День за днем запасы его сущности иссякали. И хотя Рик
продолжал писать, воплощая в жизнь слова и задумки
Призрака, они не производили должного эффекта. Корявые
предложения казались принуждением, повинностью, от
которой хочется поскорей избавиться, а не перечитывать
снова и снова. И в этом таилась главная причина слабости
Сквидли.
Призрак с удовольствием сам взялся бы за перо и
наверняка смог исправить ситуацию, но его тайная природа
не допускала вершить свою собственную судьбу подобным
образом.
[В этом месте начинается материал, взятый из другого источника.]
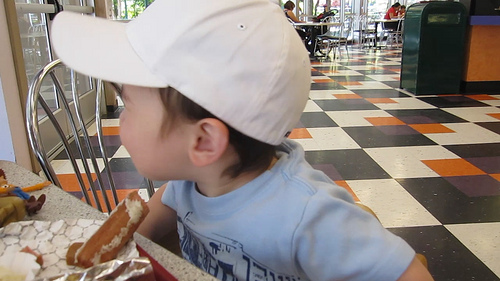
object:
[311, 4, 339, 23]
baby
Он неоднократно пытался творить самостоятельно,
но каждый раз у него получалось изобразить лишь две
параллельные линии. Не более того. Искусство переносить
слова на бумагу - ему было недоступно. Запрет как
врожденное уродство.
Палец разгладил ужасную рытвину язвы, заставив
вырваться наружу целую струйку чернильной жидкости,
которая быстро растеклась по шее, образовав округлую
паутину. Сквидли поморщился, но тут же расхохотался.
Боль вызывала у него не озабоченность, а скорее живой
интерес к чему-то новому, неизведанному.
Затем ему вспомнился визит к Скату. В тот вечер Рик
работал из рук вон плохо, часто отвлекался, пропускал
слова, непростительно обрывал фразы. Именно из-за этого
все пошло не так. Капитан не поверил его словам, повел
себя не так как на страницах книги. Он решил бунтовать,
стал сопротивляться. И Призраку пришлось призывать
плененные души, что потребовало дополнительных усилий.
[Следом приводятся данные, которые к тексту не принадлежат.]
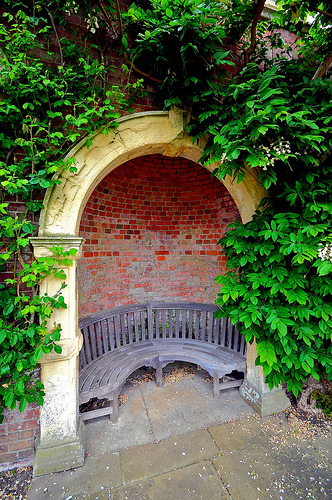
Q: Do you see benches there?
A: Yes, there is a bench.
Сквидли оскалился, будто хищник. Между зубов
показались синильные червоточины. Он сплюнул, оставив
на дощатом полу грязный след, а точнее маслянистую
лужицу.
– Что скажешь, Лиджебай, переиграл ты меня? Нет, не
думаю! Я заставлю твоего сына быть тобой! По крайне мере
ненадолго. Мне много не надо. Он окончательно оживит
меня, укрепит, предаст сил, а затем пусть отправляется к
тебе в гости. Поверь мне! Это произойдет, обязательно
произойдет…
Тень на стене дернулась и, заметавшись из угла в угол,
медленно поползла к полу. Приблизившись к неровной
полосе, она уткнулась в препятствие, устремилась в
обратную сторону, но невидимая клетка оказалась крепче ее
бессмысленых потуг.
Сквидли зашелся гоготом.
– Что Отец, нелегко выбраться из моего мешка? Да, из
такой ловушки вырваться не так-то просто. Можешь даже
не стараться.
Тень резко остановилась прямо в центре стены,
задрожала и стала крутиться, образовав иллюзорный вихрь.
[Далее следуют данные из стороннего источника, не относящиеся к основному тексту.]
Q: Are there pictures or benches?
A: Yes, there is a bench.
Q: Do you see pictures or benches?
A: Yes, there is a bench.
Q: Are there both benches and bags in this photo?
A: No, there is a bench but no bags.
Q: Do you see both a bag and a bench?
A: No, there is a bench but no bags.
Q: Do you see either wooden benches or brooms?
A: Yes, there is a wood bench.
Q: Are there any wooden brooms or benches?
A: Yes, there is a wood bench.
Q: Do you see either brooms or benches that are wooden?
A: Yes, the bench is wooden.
– Напрасно стараешься, вот вы где у меня… Все, все до
единого! – кулак Призрака с силой сжался.
– Слышишь?!
Все до единого, все, кто посмел бросить вызов Фортуне. Не
по зубам она вам. Не по зубам!
Упершись руками в колени говоривший закинул голову
назад и еще долго не мог остановиться от надрывного
смеха.
Тень перестала метаться, превратилась в крохотное пятно,
стала бледнеть, и вскоре растворилась также как ее
отражение на стене.
– Я так и думал, что ты опять струсишь, родич!
Коснувшись одной из язв, Сквидли получил очередную
порцию боли. Тонкая струйка чернил окрасила кожу в
иссиня-черный цвет.
– Не желаю тебя больше видеть. Пошел прочь, Лиджебай!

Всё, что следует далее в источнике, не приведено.